TBILISI, Georgia — This week in Tbilisi, there are two exhibitions worth checking out. They make a nice pairing for an afternoon, as the first deals with public memory while the second is a very intimate examination of hidden experience. Both are singular in that they reflect life in the Caucasus region yet have universal relevance.
RE: Museum, showing at the Georgian National Museum’s National Gallery, was initiated by the Goethe Institute of Tbilisi and developed by Wato Tsereteli, director of the Center of Contemporary Art – Tbilisi (CCAT). He commissioned two artists, Sabina Shikhlinskaya from Azerbaijan and Vahram Aghasyan from Armenia, to co-curate 14 other artists for an exhibition reimagining a national museum. Over several months, the 17 participants, working with the Georgian National Gallery and its extensive archive, were given one set of instructions: “You are the director of the museum, you have access to everything. Make a laboratory relating to the future.”
As in any show with 17 artists and laissez-faire direction, the results are mixed — but there are more successes than duds.
The real winners in RE: Museum are the artworks that take an interesting artifact or fact of history and place it in a new context. There is a real human desire to look at neat stuff and have interesting stories told to us, but the way most museums’ structures have evolved has made attendance a chore (or a place for children), rather than seizing imagination and spurring thought.

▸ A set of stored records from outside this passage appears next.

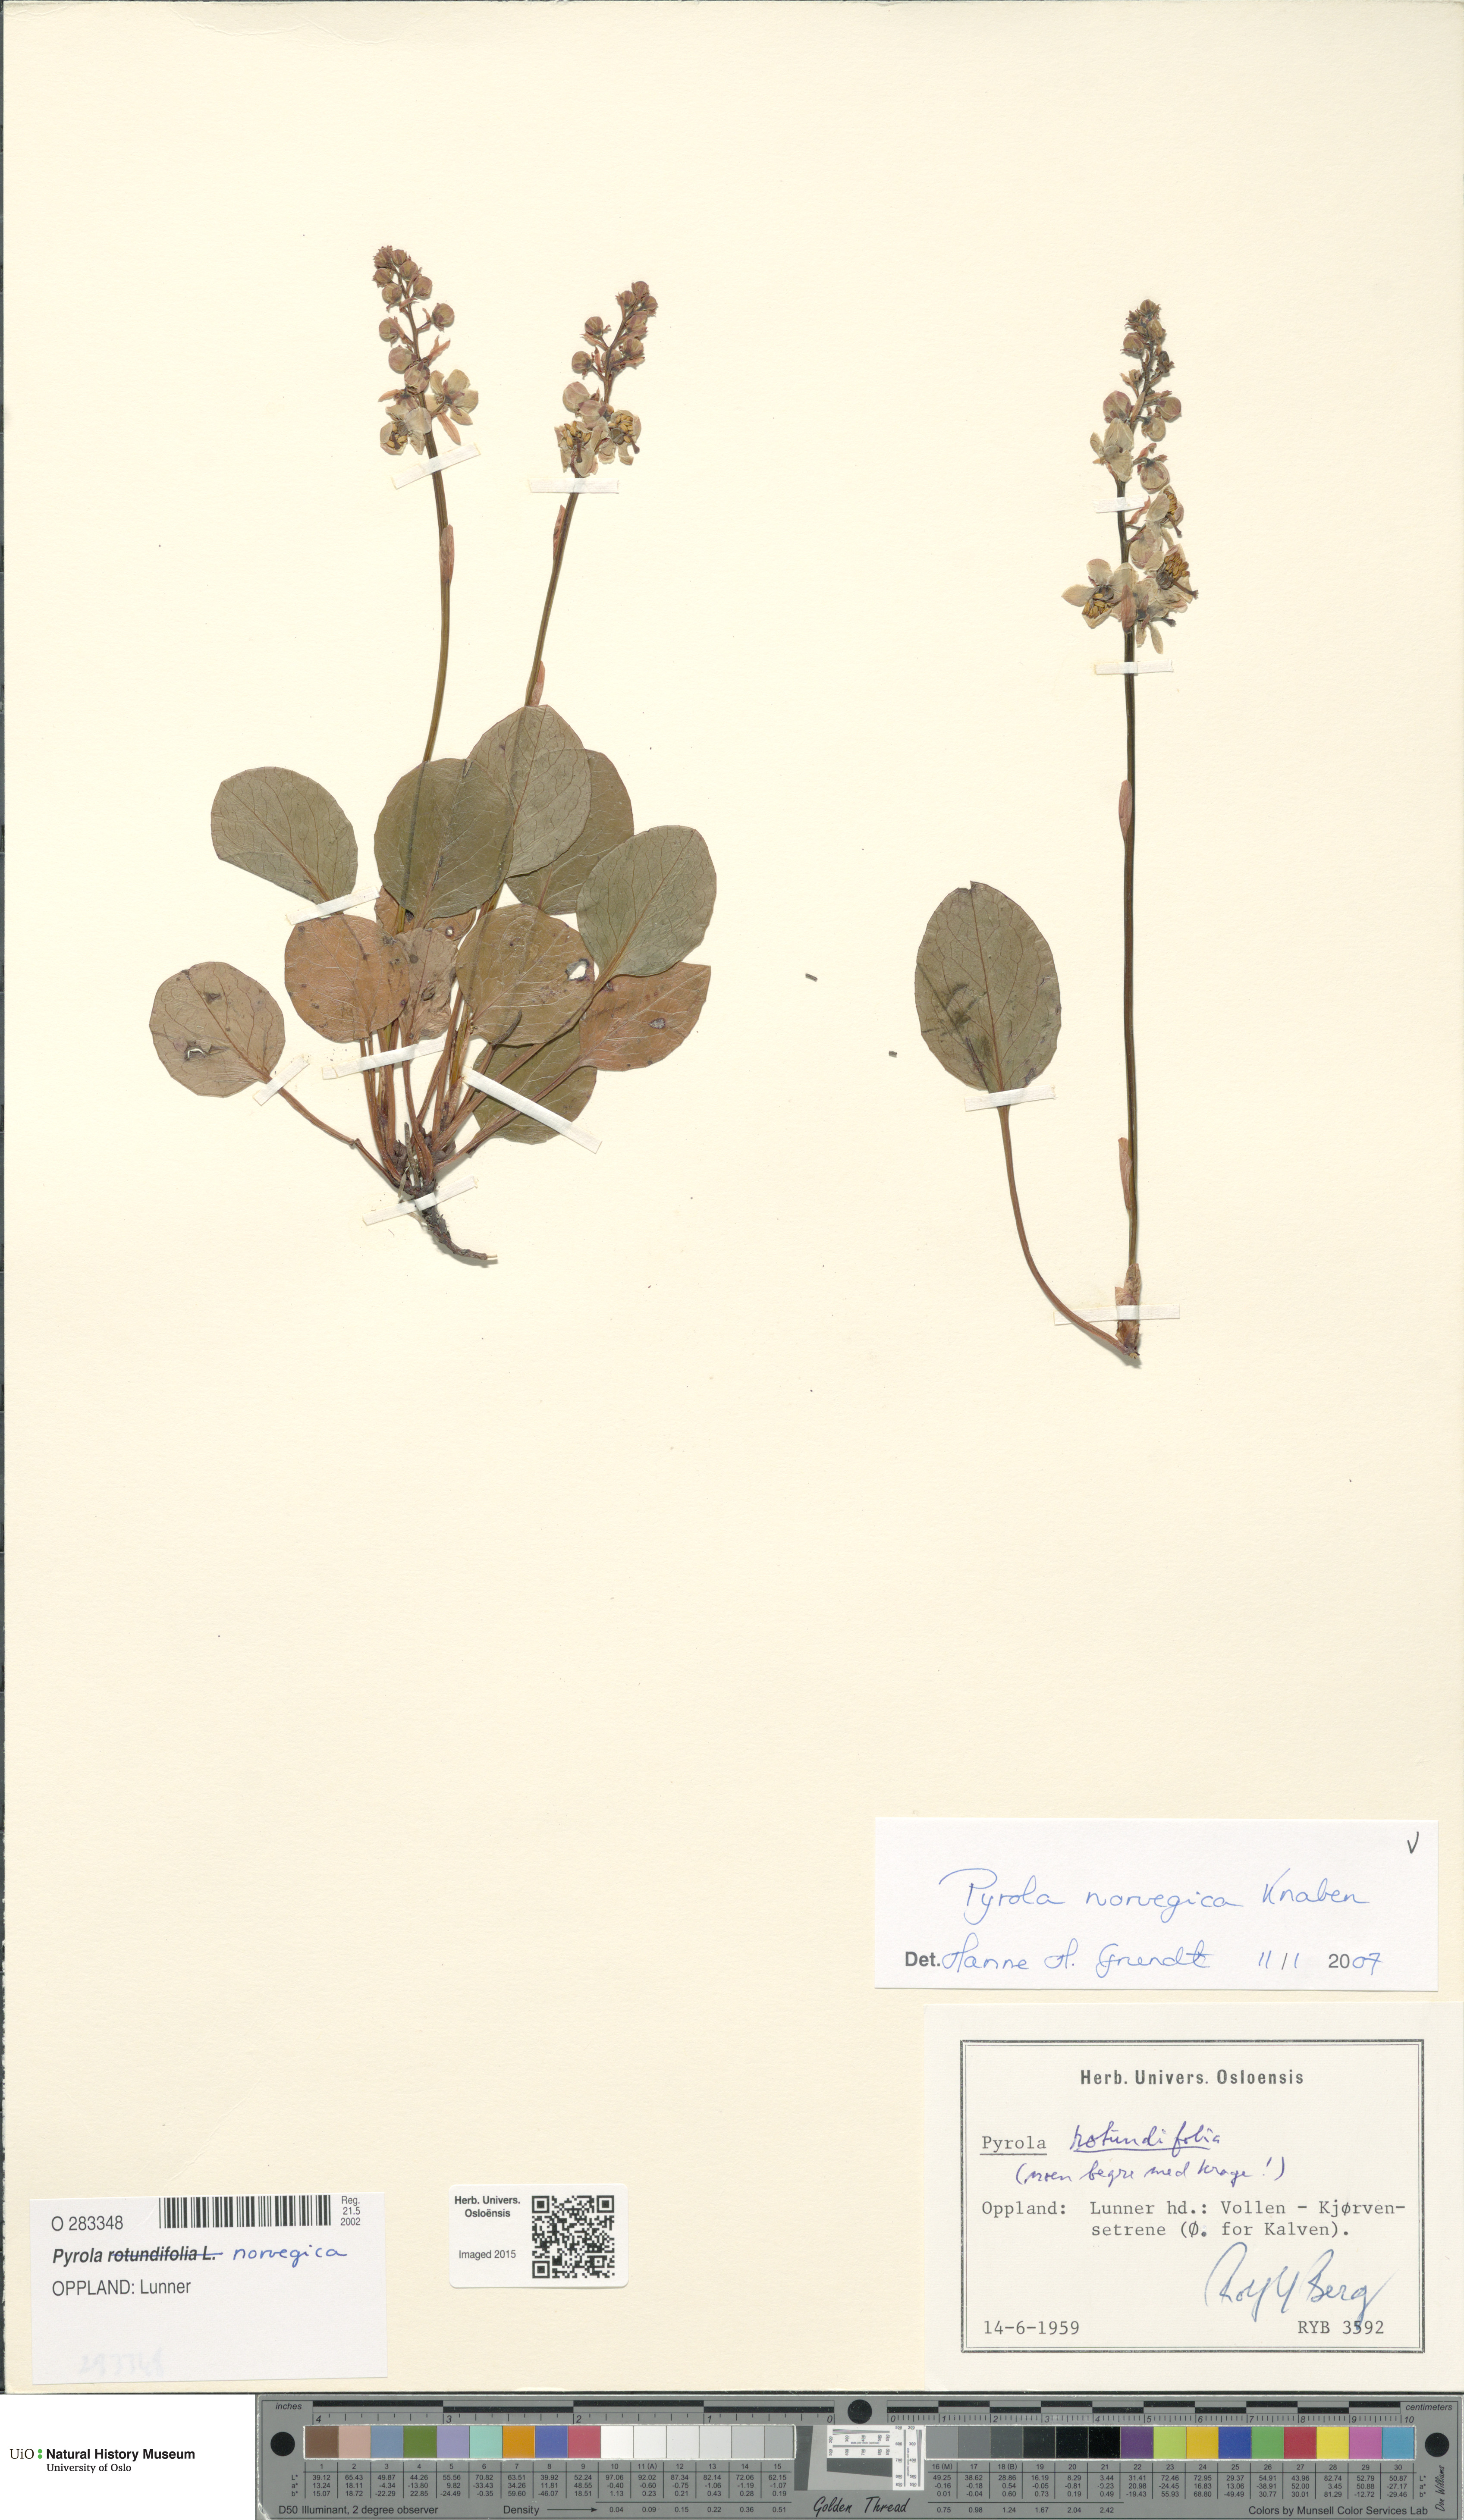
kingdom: Plantae
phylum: Tracheophyta
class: Magnoliopsida
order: Ericales
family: Ericaceae
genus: Pyrola
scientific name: Pyrola rotundifolia
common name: Round-leaved wintergreen
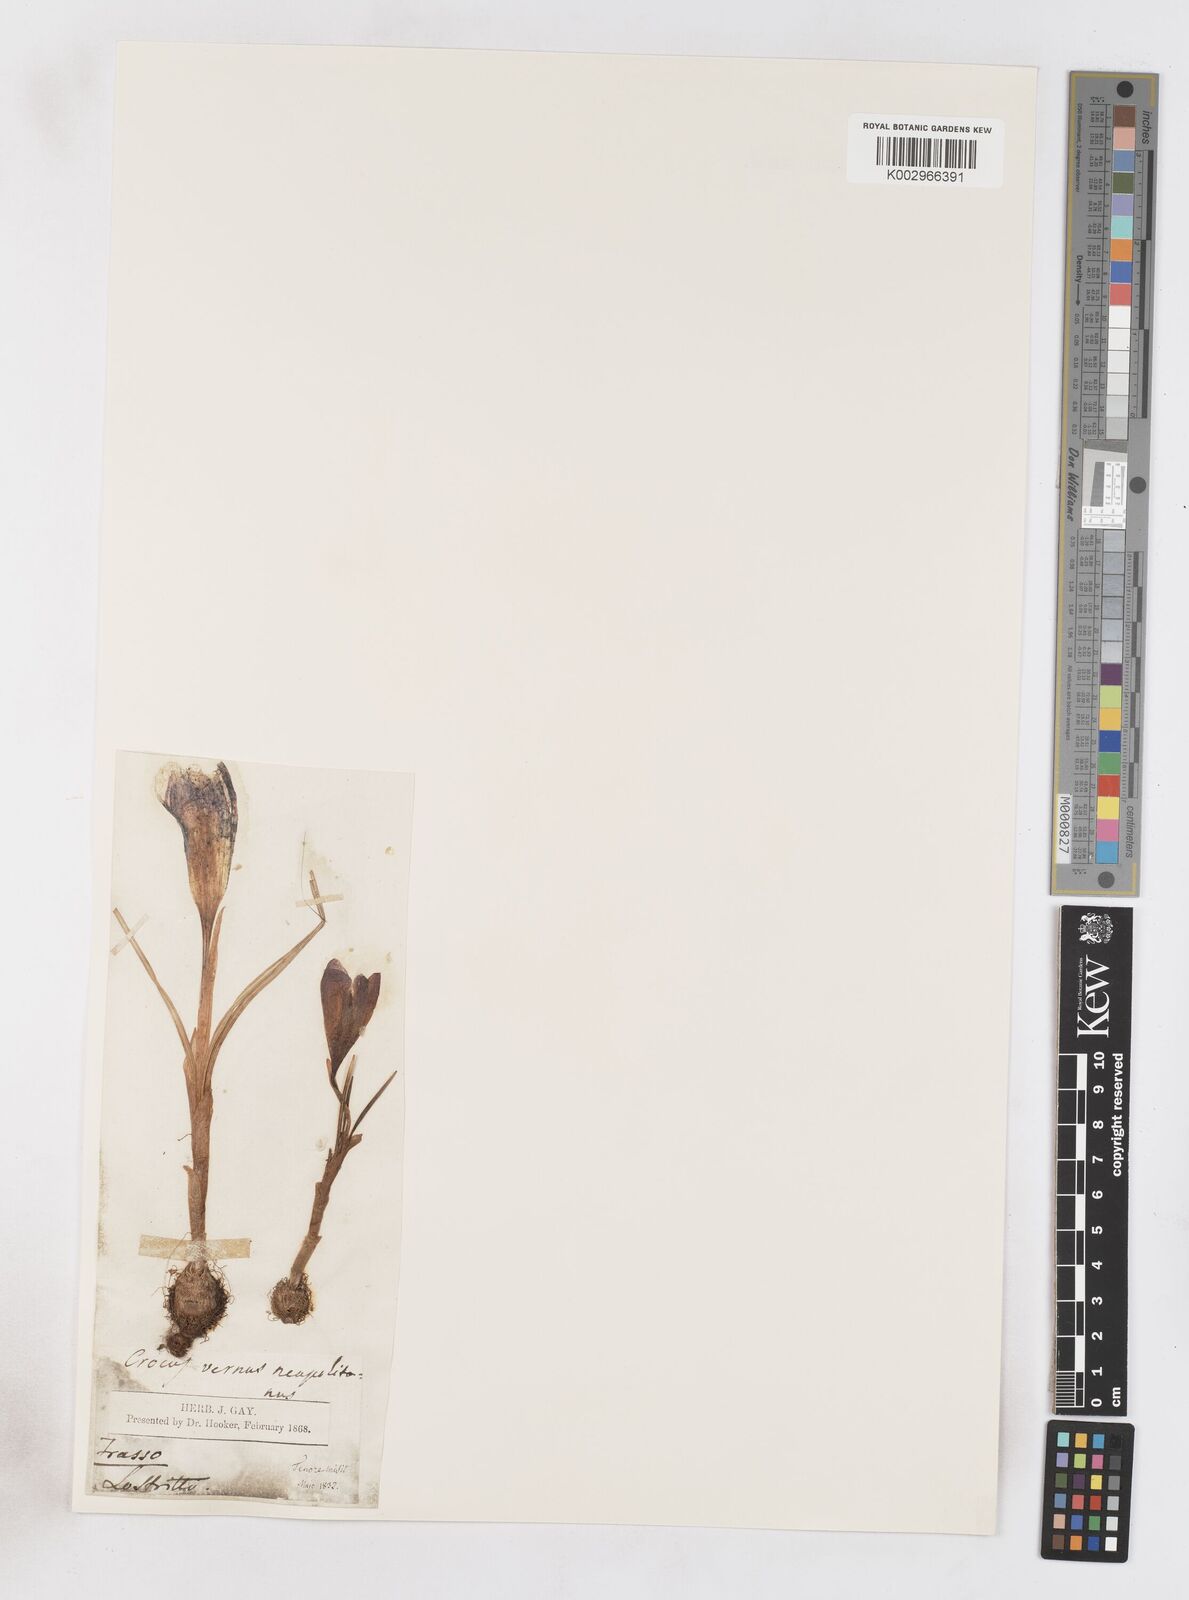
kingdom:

A particularly striking example of this is “Medea’s Garden” by Mamuka Japharidze, which features ancient jars of pickled poisonous snakes in lovely vitrines on a plinth, with a projection showing the Colchian forest shot through and behind them. The installation relates to the story in the Argonautica Orphica that recounts the poisonous and healing plants of the Colchian forest, and points out that the Georgian words for poison and medicine come from the same root.
Also interesting, but more academic, are the artworks that make the viewer aware of the box-inside-a-box aspect of museums. Aghasyan’s “Museum of the Revolution” consists of a two-walled wooden shelter that looks like a hut from the front and a barricade/reader’s corner from the back. The text on the front informs the viewer about a revolutionary museum in Yerevan that was erased from history and the early Soviet idea of reader’s huts.
Tsereteli told me that the primary purpose of the show was to decolonize the museum — to make us aware of the obligations that the space of a museum imposes on us — and to return it to its original function as a place of muses. His tongue-in-cheek work underscores this: Tseretli framed a photograph of a room being remodeled at his current work in progress, the CCAT. Putting a picture of his future exhibition space/school in the show was the only way he could get the Goethe Institute to provide funding to build it. It’s a neat trick that accomplishes the goals of the exhibition nicely.
A 25 minute walk over the river, through a rundown neighborhood full of bridal dress shops, brings you to Tbilisi’s only contemporary art gallery, Nectar. Unmarked and without a sign (this seems to be something that just happens in Tbilisi — it was the third establishment I’d been to that day without a shingle out front), the gallery is currently showing Supra of Her Own by Polish PhD anthropology candidate Agnieszka Dudrak and Georgian artist Tamar Chabashvili, sponsored by the Heinrich Böll Foundation (the Germans are doing an excellent job funding arts in this region) and the Mondriaan Fund. Supra is a Georgian word that means both tablecloth and feast. In Georgian culture, supras are special tablecloths that are held onto as family treasures, despite the stains and tears and mends they accumulate.
The entire space of Nectar has been taken over by old supras, which are strung up as walls to recreate the floor plan of a house. The viewer must navigate the supras to enter the successive “rooms.” On each supra are fragments — embroidered, written on, and sewn — of stories of domestic violence recorded by the artists in Georgia. These oral histories range from acts against children or newlywed women to sustained violence that’s lasted decades.
Chabashvili has created different canvases for the words, some in a graphic, manic style of repeating words relating to cycles of abuse, others with cheerful-looking rose embroideries that contain an ominous phrase about the first acts of violence perpetrated immediately after a wedding. They are stunning. Also jolting is the fact that the women who told these stories donated the supras, which now have their stories embedded in them.
Capturing stories in this way is visually arresting and effective. The act of seeing the words and the stains made by perpetrators, victims, and accessories — and having to touch them in order to move through the show — made the experience more visceral than visual art and text alone could. The writing is in Georgian and Chabashvili translated for me, but I think the show could work without knowledge of what exactly was written, as abuse is a universal experience. I asked if the artists planned to take the exhibition elsewhere, but they said they were afraid of a Western reaction of seeing this as an exotic problem of the East rather than a general human failing.
RE: Museum continues at the Dmitry Shevardnadze National Gallery (11 Shota Rustaveli Ave, Tbilisi, Georgia) through the end of September. Supra of Her Own continues at Gallery Nectar (16 Agmashenebeli Ave, Tbilisi, Georgia), through July 31.